Trail Work and Archeology
On November 15, 2018, 120 students from Mount Elden Middle School APEX program went to the Arizona Trail on Forest Road 303 near Walnut Canyon for a day of trail work and exploration.
With a group this large we need to break them up into much smaller groups to rotate through a variety of activities. Lessons with teachers, trail work with Arizona Trail volunteer and Forest Service partners, and exploration with Seeds of Stewardship Staff.
For our SOS educational rotation we visited an area with a small archeological ruin and pot sherds. The students were able to see how close these artifacts were to the trail and how hard these treasures can be to spot. Then nearby we viewed a spot where someone had done significant damage to the forest driving “donuts” very near the archeological site. All the talking about good stewardship in the world can’t make the same impact as seeing first hand how someone’s carelessness has left deep scars on the earth and narrowly missed a precious historical resource.
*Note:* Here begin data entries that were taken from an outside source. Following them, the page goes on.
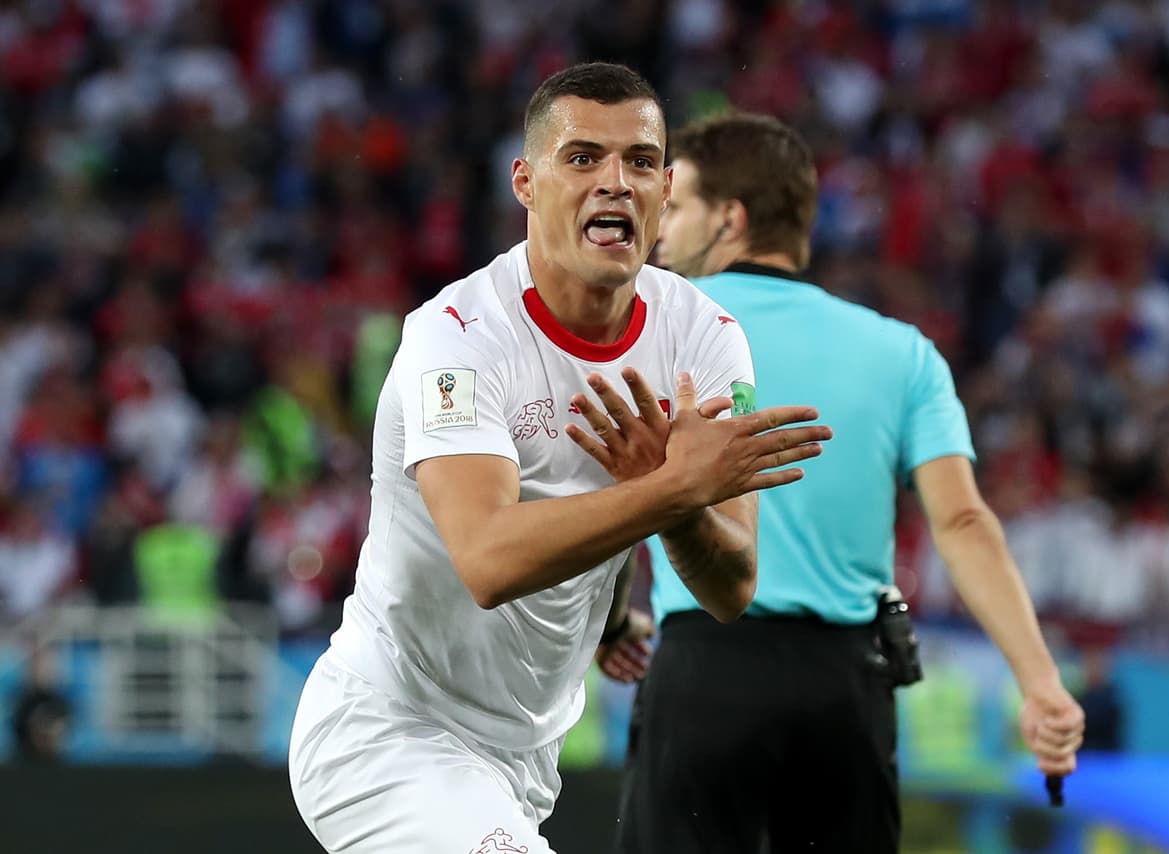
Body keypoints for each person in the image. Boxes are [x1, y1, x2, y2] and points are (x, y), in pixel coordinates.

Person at [287, 65, 831, 854]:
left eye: (640, 163)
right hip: (386, 729)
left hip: (520, 762)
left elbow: (731, 587)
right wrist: (671, 488)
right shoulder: (457, 339)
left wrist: (665, 524)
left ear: (666, 189)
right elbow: (487, 559)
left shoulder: (708, 339)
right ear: (527, 183)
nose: (615, 182)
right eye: (582, 158)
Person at [593, 113, 1085, 853]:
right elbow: (963, 525)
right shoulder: (903, 352)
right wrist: (1040, 682)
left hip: (706, 672)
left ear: (731, 218)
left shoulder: (649, 330)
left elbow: (595, 488)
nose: (660, 226)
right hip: (846, 686)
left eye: (680, 204)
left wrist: (606, 621)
At the site of the vehicle damage was an huge area covered in cryptobiotic soil. We were able to talk about the importance of this organism to forest health and the length of time it takes for it to grow. But the most fun was watching the dry, black , uninteresting soil spring to life in green, red, and brown, mossy spirals when given a few drops of water. This fascinating and resilient symbiotic collection of life forms can go 6 months in dormancy and dry and reactivate instantly with water.
Meanwhile, our trailworking friends were busily smoothly tread and sculpting some beautiful drains.
A lovely day with great weather and at the end, after the tools were returned and the cookies consumed all 120 students made it safely back to the bus. No better outcome than that. This is what education looks like.